**PROBLEM TO WORK ON:** Start at the line that contains "App. 35481 (2)". Repeat it and each line after it, exactly, up to and including the final line of the data.

----------

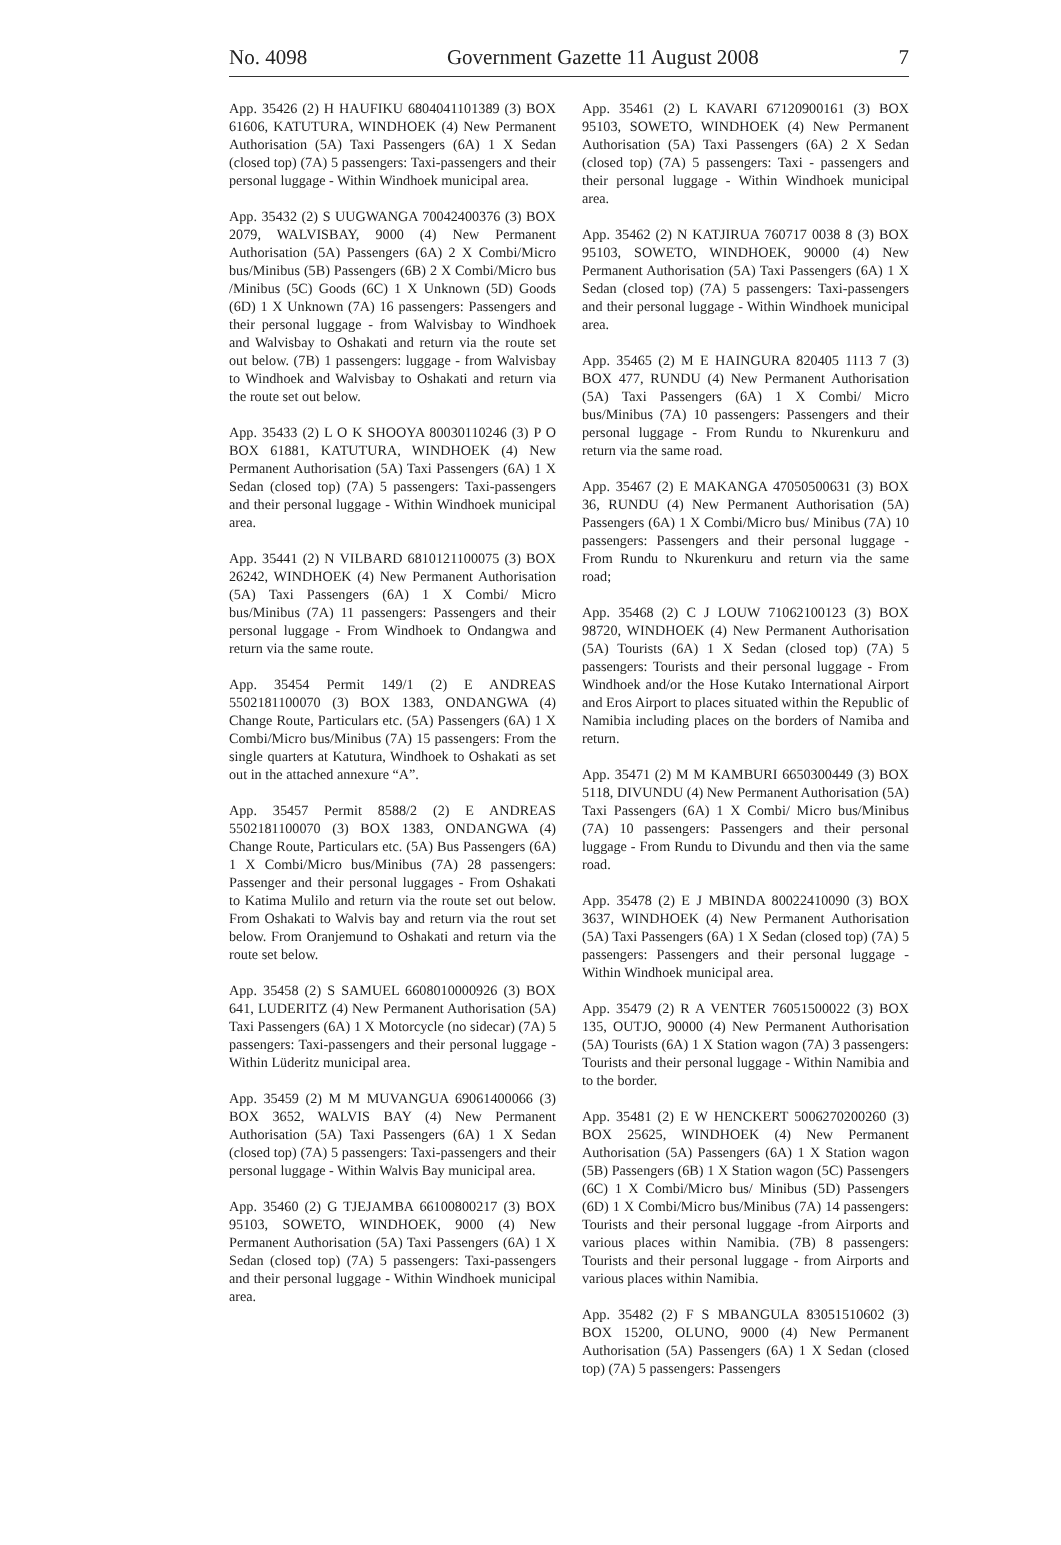No. 4098 Government Gazette 11 August 2008 7
App. 35426 (2) H HAUFIKU 6804041101389 (3) BOX 61606, KATUTURA, WINDHOEK (4) New Permanent Authorisation (5A) Taxi Passengers (6A) 1 X Sedan (closed top) (7A) 5 passengers: Taxi-passengers and their personal luggage - Within Windhoek municipal area.
App. 35432 (2) S UUGWANGA 70042400376 (3) BOX 2079, WALVISBAY, 9000 (4) New Permanent Authorisation (5A) Passengers (6A) 2 X Combi/Micro bus/Minibus (5B) Passengers (6B) 2 X Combi/Micro bus /Minibus (5C) Goods (6C) 1 X Unknown (5D) Goods (6D) 1 X Unknown (7A) 16 passengers: Passengers and their personal luggage - from Walvisbay to Windhoek and Walvisbay to Oshakati and return via the route set out below. (7B) 1 passengers: luggage - from Walvisbay to Windhoek and Walvisbay to Oshakati and return via the route set out below.
App. 35433 (2) L O K SHOOYA 80030110246 (3) P O BOX 61881, KATUTURA, WINDHOEK (4) New Permanent Authorisation (5A) Taxi Passengers (6A) 1 X Sedan (closed top) (7A) 5 passengers: Taxi-passengers and their personal luggage - Within Windhoek municipal area.
App. 35441 (2) N VILBARD 6810121100075 (3) BOX 26242, WINDHOEK (4) New Permanent Authorisation (5A) Taxi Passengers (6A) 1 X Combi/ Micro bus/Minibus (7A) 11 passengers: Passengers and their personal luggage - From Windhoek to Ondangwa and return via the same route.
App. 35454 Permit 149/1 (2) E ANDREAS 5502181100070 (3) BOX 1383, ONDANGWA (4) Change Route, Particulars etc. (5A) Passengers (6A) 1 X Combi/Micro bus/Minibus (7A) 15 passengers: From the single quarters at Katutura, Windhoek to Oshakati as set out in the attached annexure “A”.
App. 35457 Permit 8588/2 (2) E ANDREAS 5502181100070 (3) BOX 1383, ONDANGWA (4) Change Route, Particulars etc. (5A) Bus Passengers (6A) 1 X Combi/Micro bus/Minibus (7A) 28 passengers: Passenger and their personal luggages - From Oshakati to Katima Mulilo and return via the route set out below. From Oshakati to Walvis bay and return via the rout set below. From Oranjemund to Oshakati and return via the route set below.
App. 35458 (2) S SAMUEL 6608010000926 (3) BOX 641, LUDERITZ (4) New Permanent Authorisation (5A) Taxi Passengers (6A) 1 X Motorcycle (no sidecar) (7A) 5 passengers: Taxi-passengers and their personal luggage - Within Lüderitz municipal area.
App. 35459 (2) M M MUVANGUA 69061400066 (3) BOX 3652, WALVIS BAY (4) New Permanent Authorisation (5A) Taxi Passengers (6A) 1 X Sedan (closed top) (7A) 5 passengers: Taxi-passengers and their personal luggage - Within Walvis Bay municipal area.
App. 35460 (2) G TJEJAMBA 66100800217 (3) BOX 95103, SOWETO, WINDHOEK, 9000 (4) New Permanent Authorisation (5A) Taxi Passengers (6A) 1 X Sedan (closed top) (7A) 5 passengers: Taxi-passengers and their personal luggage - Within Windhoek municipal area.
App. 35461 (2) L KAVARI 67120900161 (3) BOX 95103, SOWETO, WINDHOEK (4) New Permanent Authorisation (5A) Taxi Passengers (6A) 2 X Sedan (closed top) (7A) 5 passengers: Taxi - passengers and their personal luggage - Within Windhoek municipal area.
App. 35462 (2) N KATJIRUA 760717 0038 8 (3) BOX 95103, SOWETO, WINDHOEK, 90000 (4) New Permanent Authorisation (5A) Taxi Passengers (6A) 1 X Sedan (closed top) (7A) 5 passengers: Taxi-passengers and their personal luggage - Within Windhoek municipal area.
App. 35465 (2) M E HAINGURA 820405 1113 7 (3) BOX 477, RUNDU (4) New Permanent Authorisation (5A) Taxi Passengers (6A) 1 X Combi/ Micro bus/Minibus (7A) 10 passengers: Passengers and their personal luggage - From Rundu to Nkurenkuru and return via the same road.
App. 35467 (2) E MAKANGA 47050500631 (3) BOX 36, RUNDU (4) New Permanent Authorisation (5A) Passengers (6A) 1 X Combi/Micro bus/ Minibus (7A) 10 passengers: Passengers and their personal luggage - From Rundu to Nkurenkuru and return via the same road;
App. 35468 (2) C J LOUW 71062100123 (3) BOX 98720, WINDHOEK (4) New Permanent Authorisation (5A) Tourists (6A) 1 X Sedan (closed top) (7A) 5 passengers: Tourists and their personal luggage - From Windhoek and/or the Hose Kutako International Airport and Eros Airport to places situated within the Republic of Namibia including places on the borders of Namiba and return.
App. 35471 (2) M M KAMBURI 6650300449 (3) BOX 5118, DIVUNDU (4) New Permanent Authorisation (5A) Taxi Passengers (6A) 1 X Combi/ Micro bus/Minibus (7A) 10 passengers: Passengers and their personal luggage - From Rundu to Divundu and then via the same road.
App. 35478 (2) E J MBINDA 80022410090 (3) BOX 3637, WINDHOEK (4) New Permanent Authorisation (5A) Taxi Passengers (6A) 1 X Sedan (closed top) (7A) 5 passengers: Passengers and their personal luggage - Within Windhoek municipal area.
App. 35479 (2) R A VENTER 76051500022 (3) BOX 135, OUTJO, 90000 (4) New Permanent Authorisation (5A) Tourists (6A) 1 X Station wagon (7A) 3 passengers: Tourists and their personal luggage - Within Namibia and to the border.
App. 35481 (2) E W HENCKERT 5006270200260 (3) BOX 25625, WINDHOEK (4) New Permanent Authorisation (5A) Passengers (6A) 1 X Station wagon (5B) Passengers (6B) 1 X Station wagon (5C) Passengers (6C) 1 X Combi/Micro bus/ Minibus (5D) Passengers (6D) 1 X Combi/Micro bus/Minibus (7A) 14 passengers: Tourists and their personal luggage -from Airports and various places within Namibia. (7B) 8 passengers: Tourists and their personal luggage - from Airports and various places within Namibia.
App. 35482 (2) F S MBANGULA 83051510602 (3) BOX 15200, OLUNO, 9000 (4) New Permanent Authorisation (5A) Passengers (6A) 1 X Sedan (closed top) (7A) 5 passengers: Passengers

----------

**EXERCISE RESPONSE:**
App. 35481 (2) E W HENCKERT 5006270200260 (3) BOX 25625, WINDHOEK (4) New Permanent Authorisation (5A) Passengers (6A) 1 X Station wagon (5B) Passengers (6B) 1 X Station wagon (5C) Passengers (6C) 1 X Combi/Micro bus/ Minibus (5D) Passengers (6D) 1 X Combi/Micro bus/Minibus (7A) 14 passengers: Tourists and their personal luggage -from Airports and various places within Namibia. (7B) 8 passengers: Tourists and their personal luggage - from Airports and various places within Namibia.
App. 35482 (2) F S MBANGULA 83051510602 (3) BOX 15200, OLUNO, 9000 (4) New Permanent Authorisation (5A) Passengers (6A) 1 X Sedan (closed top) (7A) 5 passengers: Passengers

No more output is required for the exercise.